Coluna
Tecendo histórias sobre o Luto
Foto de @eber.lein_fotos
Por Marina C Smith
O piano na coxia
Não se lembrava com precisão como sua relação com o piano começara. Era como se ele estivesse sempre presente em sua vida, tocando no compasso de sua existência.
Desde pequena era sabido em sua família que tinha um talento especial, não desgrudava do piano, e quando não estava perto deste, tamborilava os dedos em teclas imaginárias reproduzindo as melodias em sua mente. Estudara primeiramente com uma vizinha que fora professora de piano em um importante conservatório, aprendera com ela a decifrar as partituras. E fora essa vizinha quem conseguira uma bolsa de estudos nesse mesmo conservatório alguns anos depois.
Participava de pequenos concertos e nesses momentos sentia que estava onde deveria estar, havia um senso de propósito e de sentido que permeavam seus dedos ao dedilhar de cada acorde. Acreditava que havia uma vereda a ser trilhada na música que se revelava ao abrir seu piano. Mas nem sempre as veredas seguem como se imagina, uma bifurcação importante e de repente, o caminho toma outro rumo.
Era nova, os tempos eram outros. As perspectivas de realizações femininas passavam necessariamente pelo casamento e pela maternidade. E não foi diferente com ela. Casou-se com um homem provedor que esperava que cuidasse da casa e dos filhos que teriam, e ele logo decretou que não haveria espaço para seu piano, que este era uma distração desnecessária para seus afazeres. Não discutiu, resignou-se e despediu-se do seu piano dizendo a si mesma que isso era o certo a se fazer, que em seu horizonte estava uma vida correta, direita, com as realizações que se esperavam dela.
O piano foi parar na casa de um irmão para enfeitar sua sala e virar peça empoeirada de museu. Ninguém mais ousou tocá-lo, havia um sentimento de pesar que impregnou suas teclas. Com o tempo, passou de mãos em mãos na família até que se perdeu notícia de seu paradeiro.
No início da nova jornada, caminhava com o piano guardado dentro de si, fazia pequenas visitas em breves devaneios, relembrando melodias e arranjos, mas com o passar do tempo, essas escapadas traziam mais melancolia do que prazer. Resolveu parar. Adentrou-se no caminho que escolhera e deu às costas à outra estrada que ficou para trás, junto com seu piano. Não ousou mais visitá-lo, nem em pensamento, havia o temor de que ao encontrá-lo não conseguiria mais justificar sua vida sem ele. Precisava tirá-lo de seu horizonte, deixar que as melodias se desvanecessem em sua memória, trancando essa parte de si em um profundo calabouço com pesados cadeados. Transformou-se em carcereira e prisioneira de uma parte de seu destino que não poderia realizar-se.
A vida não foi fácil, mas também teve suas alegrias, como acontece com muita gente. Gostava de cuidar de sua família, sentia-se útil e ocupava sua mente. Seu marido partiu cedo, depois de uma doença incapacitante. Teve que continuar sua jornada sozinha com os três filhos. Pensava em seu piano? Não muito, acostumara-se a viver sem ele, dia após dia, com as demandas infinitas da vida cotidiana, silenciara essa parte de sua vida, era uma recordação de outros tempos e quase podia lembrar-se sem sentir que se mutilara em alguma medida.

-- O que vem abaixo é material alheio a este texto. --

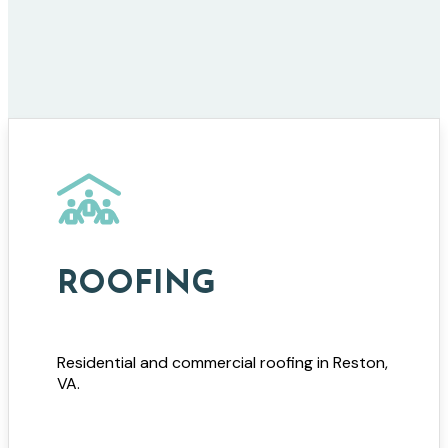
ROOFING
Residential and commercial roofing in Reston,
VA.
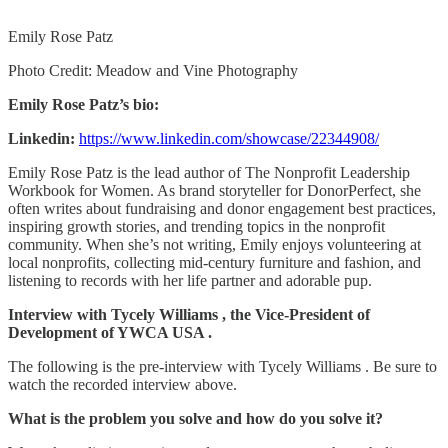
Emily Rose Patz
Photo Credit: Meadow and Vine Photography
Emily Rose Patz’s bio:
Linkedin:
https://www.linkedin.com/showcase/22344908/
Emily Rose Patz is the lead author of The Nonprofit Leadership
Workbook for Women. As brand storyteller for DonorPerfect, she
often writes about fundraising and donor engagement best practices,
inspiring growth stories, and trending topics in the nonprofit
community. When she’s not writing, Emily enjoys volunteering at
local nonprofits, collecting mid-century furniture and fashion, and
listening to records with her life partner and adorable pup.
Interview with Tycely Williams , the Vice-President of
Development of YWCA USA .
The following is the pre-interview with Tycely Williams . Be sure to
watch the recorded interview above.
What is the problem you solve and how do you solve it?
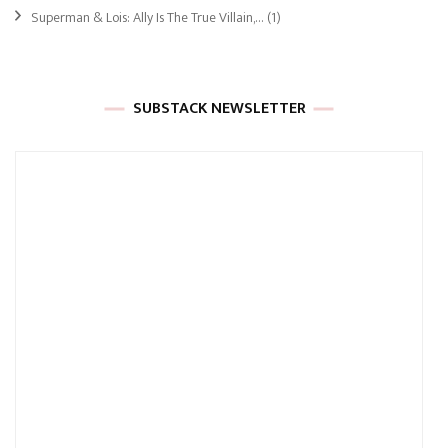
Superman & Lois: Ally Is The True Villain,…
(1)
SUBSTACK NEWSLETTER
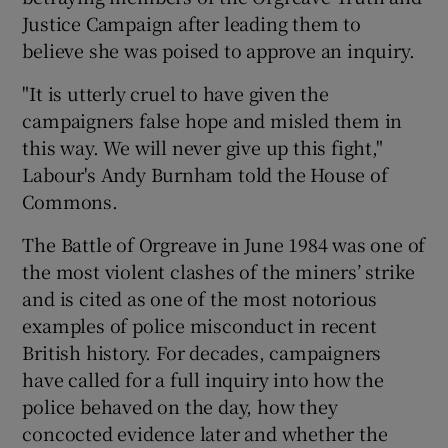
Justice Campaign after leading them to
believe she was poised to approve an inquiry.
"It is utterly cruel to have given the
campaigners false hope and misled them in
this way. We will never give up this fight,"
Labour's Andy Burnham told the House of
Commons.
The Battle of Orgreave in June 1984 was one of
the most violent clashes of the miners’ strike
and is cited as one of the most notorious
examples of police misconduct in recent
British history. For decades, campaigners
have called for a full inquiry into how the
police behaved on the day, how they
concocted evidence later and whether the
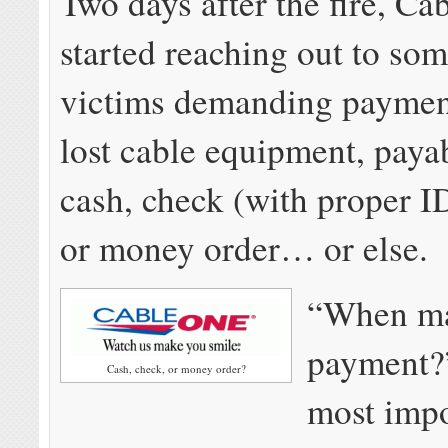
Two days after the fire, Ca
started reaching out to som
victims demanding payment
lost cable equipment, paya
cash, check (with proper ID
or money order… or else.
“When ma
payment?
Cash, check, or money order?
most impo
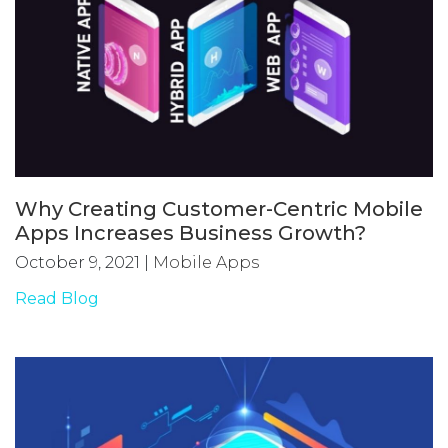
Why Creating Customer-Centric Mobile
Apps Increases Business Growth?
October 9, 2021
|
Mobile Apps
Read Blog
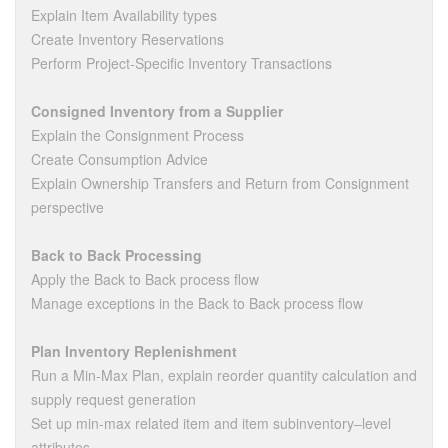
Explain Item Availability types
Create Inventory Reservations
Perform Project-Specific Inventory Transactions
Consigned Inventory from a Supplier
Explain the Consignment Process
Create Consumption Advice
Explain Ownership Transfers and Return from Consignment
perspective
Back to Back Processing
Apply the Back to Back process flow
Manage exceptions in the Back to Back process flow
Plan Inventory Replenishment
Run a Min-Max Plan, explain reorder quantity calculation and
supply request generation
Set up min-max related item and item subinventory‒level
attributes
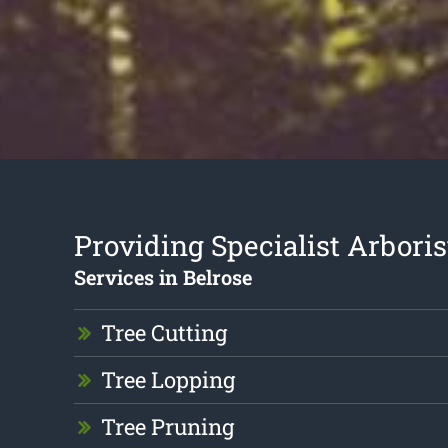
Providing Specialist Arboris
Services in Belrose
Tree Cutting
Tree Lopping
Tree Pruning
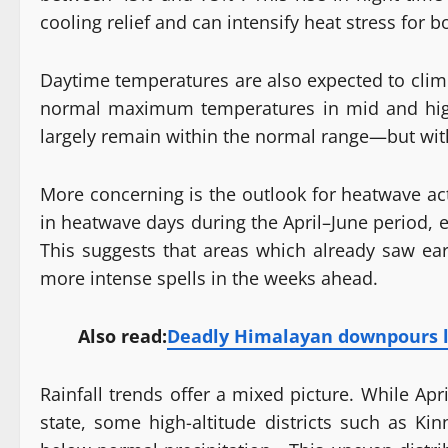
cooling relief and can intensify heat stress for 
Daytime temperatures are also expected to clim
normal maximum temperatures in mid and high 
largely remain within the normal range—but wit
More concerning is the outlook for heatwave ac
in heatwave days during the April–June period, es
This suggests that areas which already saw ea
more intense spells in the weeks ahead.
Also read:
Deadly Himalayan downpours li
Rainfall trends offer a mixed picture. While Ap
state, some high-altitude districts such as Kin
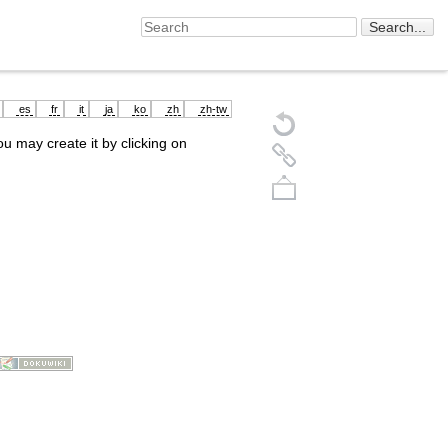
es
fr
it
ja
ko
zh
zh-tw
you may create it by clicking on
Back to top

Até que não pode mais. Aconteceu de maneira súbita, inesperada, quando pensava estar imune aos apelos desta vereda soterrada. Os cadeados do calabouço foram arrebentados de uma só vez quando, certo dia, entrou em um anfiteatro ainda vazio, em busca de um lugar para assistir à cerimônia de formatura de sua neta mais velha. O som vinha da coxia, solitário e singelo. Não se via quem tocava. Com a garganta apertada, foi caminhando até o palco, e sem ser percebida, passou pela cortina que desvelou uma jovem ao piano, ensaiando os acordes de um concerto que sabia de cor. Na coxia de sua vida, aquela jovem ainda existia, e poder reencontrá-la era sinal de que ainda poderia trazê-la ao palco. Atirada novamente àquela bifurcação na estrada da vida, perguntou-se: foi aqui que me perdi? Seu piano estava lá, um pedaço de si mesma apartado por tanto tempo que sobrevivera. Encontrou-o. Encontrara-se. Pediu licença à jovem e experimentou a fruição de estar inteira novamente com a música que suas mãos não se esqueceram de tocar. E uma nova vereda se abriu.